» TASK ITEM
Rewrite the article on reducing taxes from "While this might" down to "the federal government.", changing "viable" to "realistic".

» READING PASSAGE
◇ ◇ ◇ ◇ ◇ ◇ ◇

Almost everyone has to pay taxes, but not everyone is happy with what they pay. While no one likes having to hand over money, there are many legitimate ways to reduce your bill at tax time.
1. Make Use of Tax Credits
A tax credit does exactly what it sounds like it does – provides you with credit to lessen your tax bill. It’s important to know what you’re entitled to in terms of tax credits and how to make the most of them.
One of the most common examples is dependent children. For each son or daughter you have that you have to financially support, you can get a tax break.
When considering tax credits, think in terms of itemized deductions. If your collective itemized deductions would exceed the standard deduction, be sure to claim them instead of taking the standard deduction.
2. Start a Retirement Plan
Any tax advisor or financial planner you talk to is likely to make some reference to retirement planning when discussing this subject. This is because saving for retirement is an efficient way to reduce your taxes.
Contributions you make to retirement plans are mostly tax-deductible. Most retirement programs entitle you to a tax refund in the year you make them. Plus, that money gets put away so it can grow for your retirement.
While this might not be a viable option if you’re struggling with money, it is an easy way to lower your tax burden if you can afford it.
3. Use Your Health Insurance to Reduce Taxes
There has been much confusion around laws on health insurance lately. You can now choose not to take out private health insurance without fear of financial retribution from the federal government.
However, you may still face a tax penalty at state level if you fail to maintain an appropriate level of health insurance. Therefore, you should check your state’s rules in this area before you make any decision about health insurance going forward.
And depending on your income, you may be able to write off a portion of your insurance as well as receive credits to help pay for your monthly premium.

◇ ◇ ◇ ◇ ◇ ◇ ◇

Collected data:

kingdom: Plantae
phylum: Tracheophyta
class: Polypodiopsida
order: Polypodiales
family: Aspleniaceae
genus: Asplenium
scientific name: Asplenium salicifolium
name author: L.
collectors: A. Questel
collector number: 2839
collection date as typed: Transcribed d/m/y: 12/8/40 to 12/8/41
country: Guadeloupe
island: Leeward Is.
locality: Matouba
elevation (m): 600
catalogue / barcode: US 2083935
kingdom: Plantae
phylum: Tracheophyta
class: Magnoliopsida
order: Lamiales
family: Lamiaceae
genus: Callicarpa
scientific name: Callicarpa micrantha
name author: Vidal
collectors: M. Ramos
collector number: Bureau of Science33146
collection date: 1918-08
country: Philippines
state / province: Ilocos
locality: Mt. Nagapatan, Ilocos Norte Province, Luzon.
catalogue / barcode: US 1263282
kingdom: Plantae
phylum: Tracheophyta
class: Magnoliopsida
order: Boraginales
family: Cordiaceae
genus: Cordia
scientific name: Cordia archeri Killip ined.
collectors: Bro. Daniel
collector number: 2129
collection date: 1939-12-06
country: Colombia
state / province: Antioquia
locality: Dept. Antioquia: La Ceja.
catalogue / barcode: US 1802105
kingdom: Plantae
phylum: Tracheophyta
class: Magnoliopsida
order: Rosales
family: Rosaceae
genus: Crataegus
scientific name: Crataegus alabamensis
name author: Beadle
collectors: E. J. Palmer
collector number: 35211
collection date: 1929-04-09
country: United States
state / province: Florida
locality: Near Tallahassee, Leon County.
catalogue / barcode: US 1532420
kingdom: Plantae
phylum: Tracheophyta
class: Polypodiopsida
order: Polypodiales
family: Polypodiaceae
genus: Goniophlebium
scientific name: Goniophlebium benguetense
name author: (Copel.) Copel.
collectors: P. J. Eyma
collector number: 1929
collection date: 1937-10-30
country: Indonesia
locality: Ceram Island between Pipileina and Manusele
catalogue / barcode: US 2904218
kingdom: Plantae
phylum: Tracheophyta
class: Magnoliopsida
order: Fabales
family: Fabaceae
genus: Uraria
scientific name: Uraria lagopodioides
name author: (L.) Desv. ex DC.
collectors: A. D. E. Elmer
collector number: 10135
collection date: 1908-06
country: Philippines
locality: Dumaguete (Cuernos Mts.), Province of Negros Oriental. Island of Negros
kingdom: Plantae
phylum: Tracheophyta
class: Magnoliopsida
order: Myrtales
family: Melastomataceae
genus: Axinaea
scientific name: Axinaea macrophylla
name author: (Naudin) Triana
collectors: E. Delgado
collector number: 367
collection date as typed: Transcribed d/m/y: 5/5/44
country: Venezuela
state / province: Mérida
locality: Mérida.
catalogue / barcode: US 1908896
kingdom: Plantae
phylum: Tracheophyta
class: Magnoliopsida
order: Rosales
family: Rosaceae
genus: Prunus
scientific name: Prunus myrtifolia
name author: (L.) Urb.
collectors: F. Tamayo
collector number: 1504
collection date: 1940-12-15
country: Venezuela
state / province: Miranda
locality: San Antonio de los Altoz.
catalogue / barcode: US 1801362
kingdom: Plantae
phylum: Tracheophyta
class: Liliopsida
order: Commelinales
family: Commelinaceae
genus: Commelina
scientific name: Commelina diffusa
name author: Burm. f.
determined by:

◇ ◇ ◇ ◇ ◇ ◇ ◇

» RESULT BELOW
While this might not be a realistic option if you’re struggling with money, it is an easy way to lower your tax burden if you can afford it.
3. Use Your Health Insurance to Reduce Taxes
There has been much confusion around laws on health insurance lately. You can now choose not to take out private health insurance without fear of financial retribution from the federal government.